Based on the autobiographical book, The Bang-Bang Club: Snapshots from A Hidden War by Greg Marinovich and Joao Silva, the film tells the story of Kevin Carter (Kitsch Taylor), Ken Oosterbroek (Frank Rautenbach) and Joao Silva (Neels Van Jaarsveld) as they document the final bloody days of white rule in South Africa. They are joined by newcomer Greg Marinovich (Ryan Phillippe) and are given the moniker of the film’s title due to the extreme risks they took in order to capture the horrific and harrowing war that tore apart the country between 1990 and 1994.
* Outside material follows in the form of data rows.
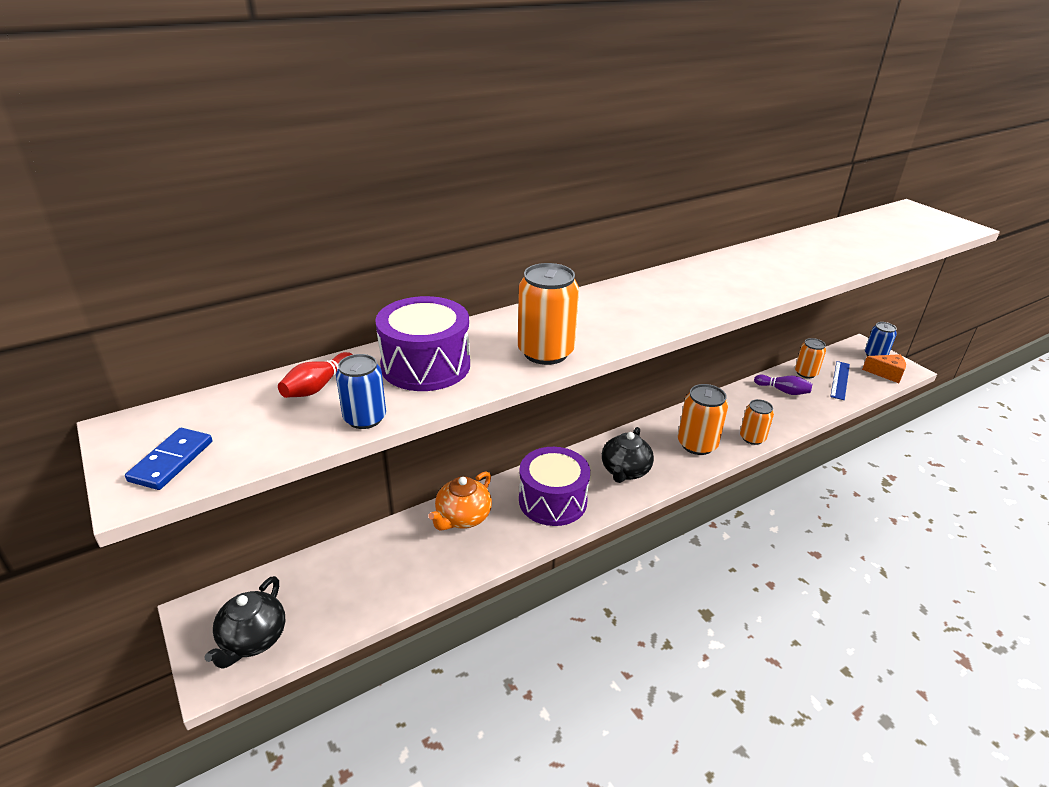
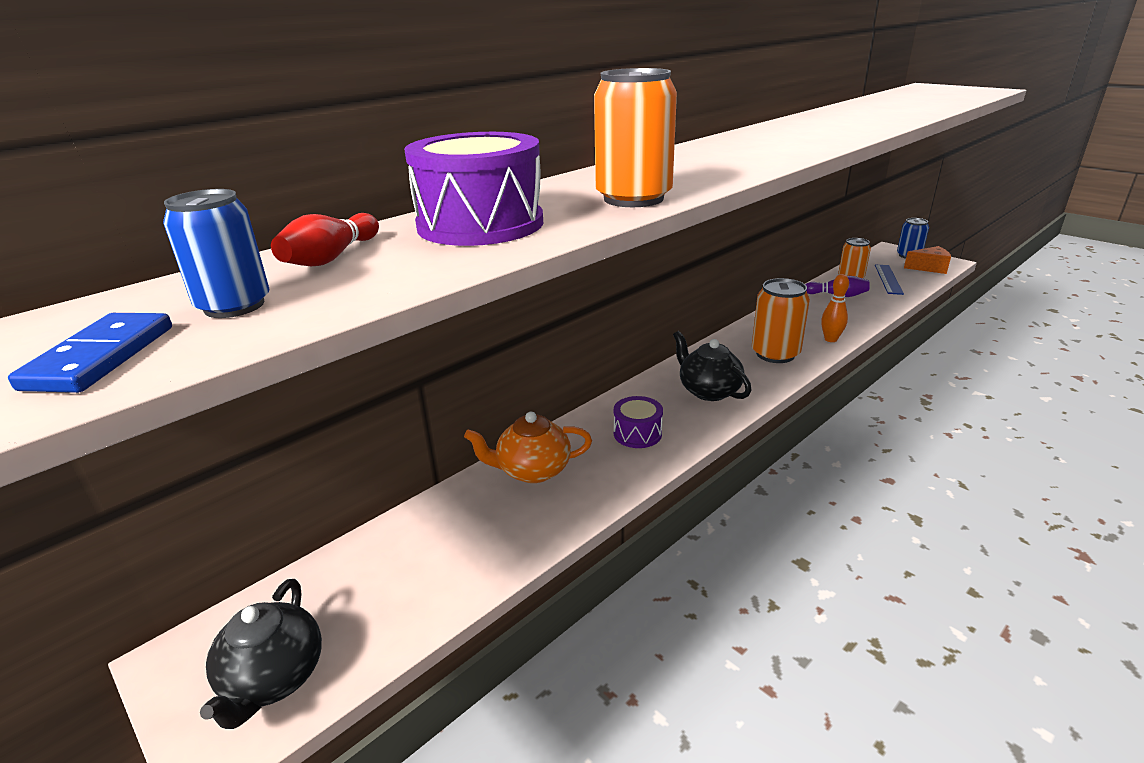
camera: 10 degrees left, 5 degrees down
(365, 418) = (418, 276): blue can -> blue can (234, 306)
(463, 517) = (532, 470): orange teapot -> orange teapot turned 60 degrees clockwise
(552, 500) = (637, 434): purple drum -> purple drum, size x0.56
(625, 471) = (708, 391): black teapot -> black teapot turned 135 degrees clockwise
(752, 438) = (830, 339): orange can -> orange bowling pin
Dialogue is sparse in the film, and like the images documented during the period, Miroslaw Baszak’s sumptuous cinematography captures the story like the photographs these young men took. Like a picture, these images tell a thousand stories and the audience is often placed directly in the midst of violent conflicts that the four protagonists capture, and will feel uncomfortable whilst watching acts of disturbing violence and hatred. These are not gratuitously graphic scenes, but they are unsettling in nature, which evoke the very power of cinema. The power to make an audience think. Moral questions are raised throughout the course of the story: Are the photographers enjoying the thrill of the chase? Do they do what they do for the money and accolades? Should they help the victims that they witness being brutally murdered? In one scene a man is burned alive and this is documented in an almost paparazzi like manner. Other journalists originally named these photographers The Bang Bang Paparazzi, but was soon changed to ‘Club’ because the members felt that the word paparazzi misrepresented their work.
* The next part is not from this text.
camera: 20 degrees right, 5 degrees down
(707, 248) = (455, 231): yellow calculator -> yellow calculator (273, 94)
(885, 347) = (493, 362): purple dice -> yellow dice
The performances of the four leads are excellent and compelling. Ryan Phillippe, Frank Rautenbach and Neels Van Jaarsveld all display the feeling of excitement whilst being in the heart of the brutal action, to later feel regret and question their motives for undertaking their assignments. Kitsch Taylor as Kevin Carter is a standout performance and his character is moving and sympathetic whilst he suffers from depression and addiction to cannabis and tranquilizers. When Kevin comes under fire at a press conference for a famous image of a starving child in the Sudan being stalked by a vulture, one has feelings of anguish during his grilling. During this scene, Kitsch encompasses all ranges of emotion. At first he is branded Pulitzer Prize winning golden boy then to cold hearted exploiter. Malin Akerman has a small but crucial role as Robin Comley, Editor of the Star newspaper, to whom the Bang Bang Club’s members are freelancers. Like the others, she too starts to question her morality as she witnesses at first hand the scenes of death and despair that she previously only saw in the images that she published.
The film shares a similar aesthetic to Kathryn Bigelow’s The Hurt Locker and in some ways is even more powerful. With its stark, yet engaging portrayal of the complexities of combat photography; it should not be ignored come Oscar season. Director Steven Silver handles the scenes of large crowds fighting each other with confidence as well as the film’s more intimate moments. A father relating the story of how his young son was killed is particularly heartbreaking.
If it is a thought-provoking experience that you are looking for, then this film is simply unmissable.
The Bang Bang Club screens at the Possible Worlds Canadian Film Festival on 11th August.